Continuity of Integrals in L^1 Spaces

[Oxymoron]

Question:

Prove that if $f \in L^1(\mathbb{R},\mathcal{B},m)$ and $a \in \mathbb{R}$ is fixed, then $F(x):=\int_{[a,x]}f\mbox{d}m$ is continuous. Where $\mathcal{B}$ is the Borel $\sigma$-algebra, and $m$ is a measure.

 

[Oxymoron]

I was hoping to use the following definition:

A function $f$ is continuous if for any sequence $x_n$ such that

$$x_n \rightarrow x$$

then

$$F(x_n) \rightarrow F(x)$$

Does this sound like the right approach?

 

[StatusX]

Maybe. Can you show that $\int_a^b+\int_b^c=\int_a^c$, and then that as x_n->x, $\int_{x_n}^x f dm$->0?

 

[Oxymoron]

Im not sure that would help. But what do I know!?

I was thinking that to show that F(x) was continuous I would do something like this:

1) Fix $a \in \mathbb{R}$ and let $x_n$ be a sequence that converges to x as n approaches infinity. You know, all the regular proof setting up stuff.

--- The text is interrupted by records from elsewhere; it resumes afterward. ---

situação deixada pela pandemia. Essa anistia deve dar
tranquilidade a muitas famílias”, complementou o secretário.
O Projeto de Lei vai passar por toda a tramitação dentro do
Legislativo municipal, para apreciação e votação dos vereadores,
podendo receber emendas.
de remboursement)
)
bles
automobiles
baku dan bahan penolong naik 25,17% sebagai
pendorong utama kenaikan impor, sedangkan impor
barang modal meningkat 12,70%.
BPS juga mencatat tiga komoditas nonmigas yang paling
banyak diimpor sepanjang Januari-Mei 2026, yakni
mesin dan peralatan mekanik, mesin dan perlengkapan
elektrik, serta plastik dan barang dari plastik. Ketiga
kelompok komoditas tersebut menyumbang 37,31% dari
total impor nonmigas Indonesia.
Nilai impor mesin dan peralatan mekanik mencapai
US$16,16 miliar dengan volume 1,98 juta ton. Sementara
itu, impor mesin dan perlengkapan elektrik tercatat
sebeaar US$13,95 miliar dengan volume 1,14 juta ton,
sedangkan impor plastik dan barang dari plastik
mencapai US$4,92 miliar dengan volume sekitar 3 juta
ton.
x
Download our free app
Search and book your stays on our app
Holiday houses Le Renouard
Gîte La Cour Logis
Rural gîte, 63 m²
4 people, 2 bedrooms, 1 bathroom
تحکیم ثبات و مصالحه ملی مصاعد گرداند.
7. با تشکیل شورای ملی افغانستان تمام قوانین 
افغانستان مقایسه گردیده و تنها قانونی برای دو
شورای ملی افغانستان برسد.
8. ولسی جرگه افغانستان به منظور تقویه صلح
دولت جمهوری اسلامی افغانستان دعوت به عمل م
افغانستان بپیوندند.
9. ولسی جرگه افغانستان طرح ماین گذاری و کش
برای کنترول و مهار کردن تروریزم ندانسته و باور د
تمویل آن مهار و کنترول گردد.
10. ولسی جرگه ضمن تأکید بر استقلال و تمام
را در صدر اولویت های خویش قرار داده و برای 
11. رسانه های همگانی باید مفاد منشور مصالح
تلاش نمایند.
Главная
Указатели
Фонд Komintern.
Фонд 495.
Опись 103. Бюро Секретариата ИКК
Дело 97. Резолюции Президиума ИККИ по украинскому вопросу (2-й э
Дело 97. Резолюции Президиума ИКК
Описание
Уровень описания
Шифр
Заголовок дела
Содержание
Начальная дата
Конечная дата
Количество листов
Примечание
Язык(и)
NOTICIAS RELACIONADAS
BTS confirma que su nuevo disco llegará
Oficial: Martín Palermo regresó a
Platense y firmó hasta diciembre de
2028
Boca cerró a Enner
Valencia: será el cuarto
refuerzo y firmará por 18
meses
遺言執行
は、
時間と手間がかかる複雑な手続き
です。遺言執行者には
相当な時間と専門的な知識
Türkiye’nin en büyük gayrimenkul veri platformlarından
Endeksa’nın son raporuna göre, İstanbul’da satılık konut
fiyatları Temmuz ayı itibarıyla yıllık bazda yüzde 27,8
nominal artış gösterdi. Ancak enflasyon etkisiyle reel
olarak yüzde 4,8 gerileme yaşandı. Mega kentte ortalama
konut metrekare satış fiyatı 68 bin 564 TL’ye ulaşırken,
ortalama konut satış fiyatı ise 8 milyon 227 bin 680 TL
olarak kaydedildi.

2) Use the Dominated Convergence Theorem to show that the sequence $F(x_n)$ converges, and finally get something like

3) $$\int_{[a,x]}f_n\mbox{d}m = \lim_{n\rightarrow\infty}\int_{[a,x]}f_n\mbox{d}m$$

Hence showing that

$$F(x_n) \rightarrow_{n\rightarrow\infty} F(x)$$

So basically I think using the D.C.T. is essential here. What does anyone think of this method?

 

[StatusX]

I'm guessing the f_n are functions that are equal to f everywhere except in (x_n,x), where they are 0. So you need to show that the integral from [a,x_n] of f is equal to the integral over [a,x] of f_n, and that the integrals of the f_n converges to the integral of their limit, f, which you can do using the dominated convergence theorem, bounding the |f_n| above by |f|. Sounds good. My suggestion was just to show that the error (the integral over [x_n,x] of f) goes to zero as x_n goes to x.